● TASK STATEMENT:
Exclude the pictures, then copy all remaining records exactly.

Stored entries
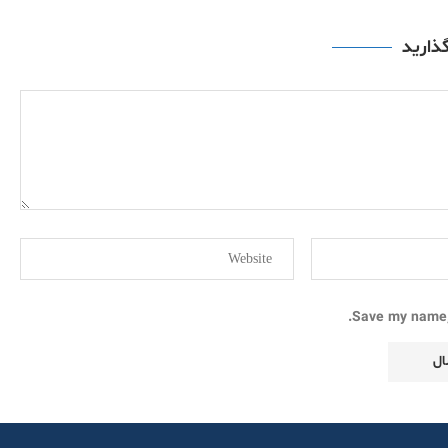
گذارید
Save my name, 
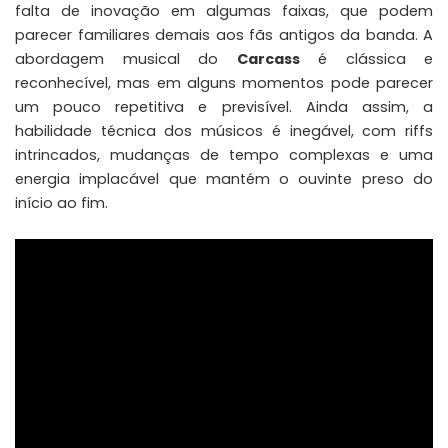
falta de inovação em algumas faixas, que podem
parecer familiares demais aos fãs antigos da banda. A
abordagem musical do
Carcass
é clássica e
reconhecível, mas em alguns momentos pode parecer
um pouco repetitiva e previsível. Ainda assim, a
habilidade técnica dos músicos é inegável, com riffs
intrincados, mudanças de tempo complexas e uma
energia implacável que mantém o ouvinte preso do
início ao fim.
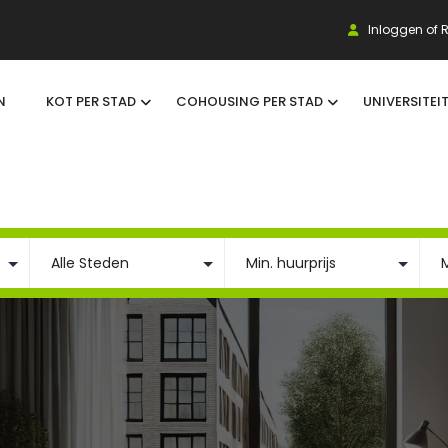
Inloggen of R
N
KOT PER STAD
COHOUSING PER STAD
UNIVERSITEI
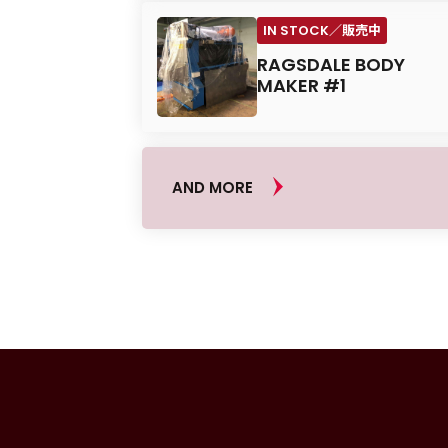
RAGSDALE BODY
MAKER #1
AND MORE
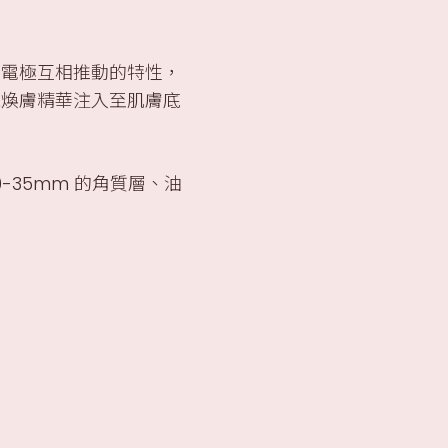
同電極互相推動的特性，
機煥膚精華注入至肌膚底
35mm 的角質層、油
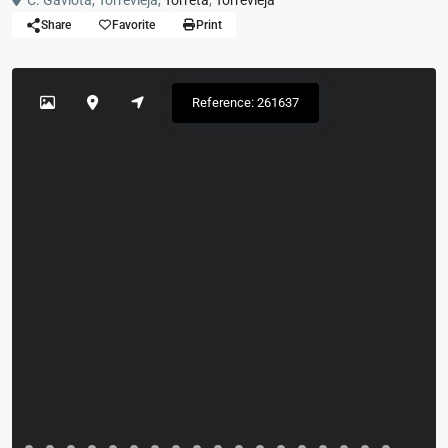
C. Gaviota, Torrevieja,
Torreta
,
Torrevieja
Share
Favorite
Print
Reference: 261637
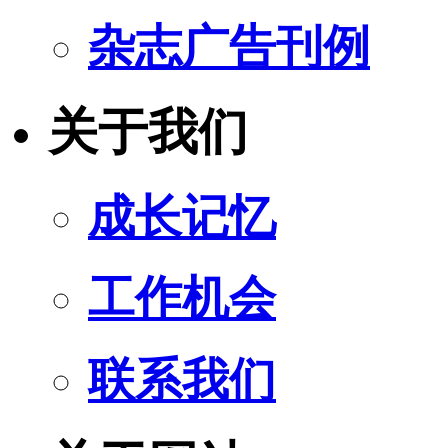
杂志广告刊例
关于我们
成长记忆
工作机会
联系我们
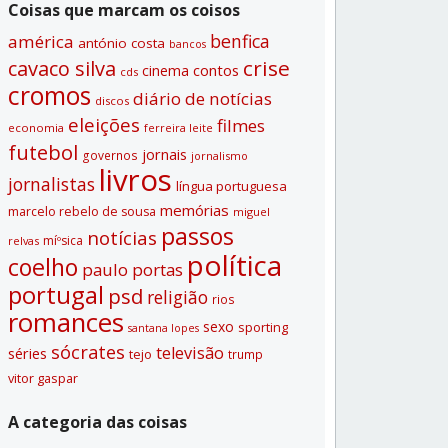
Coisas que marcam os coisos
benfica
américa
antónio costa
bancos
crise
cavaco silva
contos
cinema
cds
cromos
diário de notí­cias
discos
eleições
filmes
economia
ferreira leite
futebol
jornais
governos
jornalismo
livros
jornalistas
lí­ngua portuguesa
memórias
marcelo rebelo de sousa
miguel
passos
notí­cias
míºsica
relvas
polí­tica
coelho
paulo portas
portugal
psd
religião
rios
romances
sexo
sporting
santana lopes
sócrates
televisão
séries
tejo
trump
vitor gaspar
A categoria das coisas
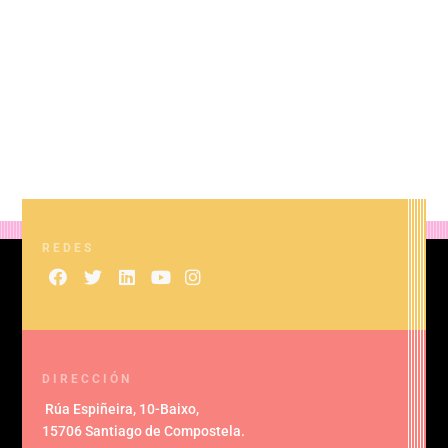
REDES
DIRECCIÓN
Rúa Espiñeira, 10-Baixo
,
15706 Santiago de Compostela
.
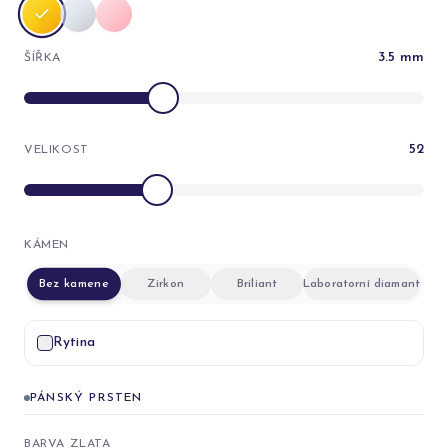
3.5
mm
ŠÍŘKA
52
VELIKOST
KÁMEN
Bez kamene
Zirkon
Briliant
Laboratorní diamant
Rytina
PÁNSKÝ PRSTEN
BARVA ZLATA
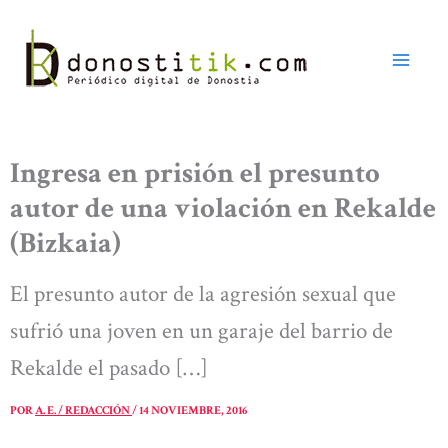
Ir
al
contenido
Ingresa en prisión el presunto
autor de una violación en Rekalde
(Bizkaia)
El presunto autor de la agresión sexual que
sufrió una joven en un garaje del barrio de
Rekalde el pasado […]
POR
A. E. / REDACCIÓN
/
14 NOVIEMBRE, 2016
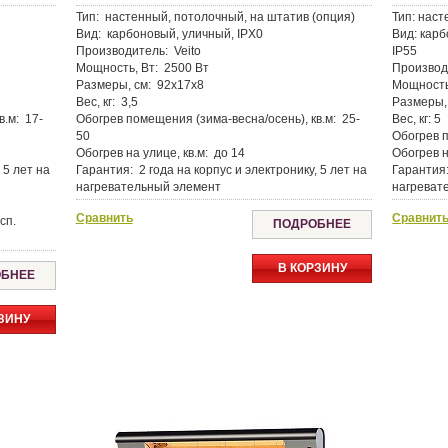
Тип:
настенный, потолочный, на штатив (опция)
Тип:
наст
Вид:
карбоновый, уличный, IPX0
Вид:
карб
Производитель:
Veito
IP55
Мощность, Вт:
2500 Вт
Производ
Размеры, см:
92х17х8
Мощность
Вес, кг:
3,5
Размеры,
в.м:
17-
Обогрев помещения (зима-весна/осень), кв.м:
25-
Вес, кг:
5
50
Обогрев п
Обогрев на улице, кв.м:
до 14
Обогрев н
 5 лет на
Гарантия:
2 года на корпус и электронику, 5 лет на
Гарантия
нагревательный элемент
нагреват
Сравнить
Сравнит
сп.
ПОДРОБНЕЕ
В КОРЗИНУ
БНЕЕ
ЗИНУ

● EXERCISE ANSWER:
گذارید
Save my name, 
falta de inovação em algumas faixas, que podem
parecer familiares demais aos fãs antigos da banda. A
abordagem musical do
Carcass
é clássica e
reconhecível, mas em alguns momentos pode parecer
um pouco repetitiva e previsível. Ainda assim, a
habilidade técnica dos músicos é inegável, com riffs
intrincados, mudanças de tempo complexas e uma
energia implacável que mantém o ouvinte preso do
início ao fim.
Inloggen of R
N
KOT PER STAD
COHOUSING PER STAD
UNIVERSITEI
RAGSDALE BODY
MAKER #1
AND MORE
同電極互相推動的特性，
機煥膚精華注入至肌膚底
35mm 的角質層、油
C. Gaviota, Torrevieja,
Torreta
,
Torrevieja
Share
Favorite
Print
Reference: 261637
杂志广告刊例
关于我们
成长记忆
工作机会
联系我们
Coisas que marcam os coisos
benfica
américa
antónio costa
bancos
crise
cavaco silva
contos
cinema
cds
cromos
diário de notí­cias
discos
eleições
filmes
economia
ferreira leite
futebol
jornais
governos
jornalismo
livros
jornalistas
lí­ngua portuguesa
memórias
marcelo rebelo de sousa
miguel
passos
notí­cias
míºsica
relvas
polí­tica
coelho
paulo portas
portugal
psd
religião
rios
romances
sexo
sporting
santana lopes
sócrates
televisão
séries
tejo
trump
vitor gaspar
A categoria das coisas
REDES
DIRECCIÓN
Rúa Espiñeira, 10-Baixo
,
15706 Santiago de Compostela
.
3.5
mm
ŠÍŘKA
52
VELIKOST
KÁMEN
Bez kamene
Zirkon
Briliant
Laboratorní diamant
Rytina
PÁNSKÝ PRSTEN
BARVA ZLATA
Ir
al
contenido
Ingresa en prisión el presunto
autor de una violación en Rekalde
(Bizkaia)
El presunto autor de la agresión sexual que
sufrió una joven en un garaje del barrio de
Rekalde el pasado […]
POR
A. E. / REDACCIÓN
/
14 NOVIEMBRE, 2016
Тип:
настенный, потолочный, на штатив (опция)
Тип:
наст
Вид:
карбоновый, уличный, IPX0
Вид:
карб
Производитель:
Veito
IP55
Мощность, Вт:
2500 Вт
Производ
Размеры, см:
92х17х8
Мощность
Вес, кг:
3,5
Размеры,
в.м:
17-
Обогрев помещения (зима-весна/осень), кв.м:
25-
Вес, кг:
5
50
Обогрев п
Обогрев на улице, кв.м:
до 14
Обогрев н
 5 лет на
Гарантия:
2 года на корпус и электронику, 5 лет на
Гарантия
нагревательный элемент
нагреват
Сравнить
Сравнит
сп.
ПОДРОБНЕЕ
В КОРЗИНУ
БНЕЕ
ЗИНУ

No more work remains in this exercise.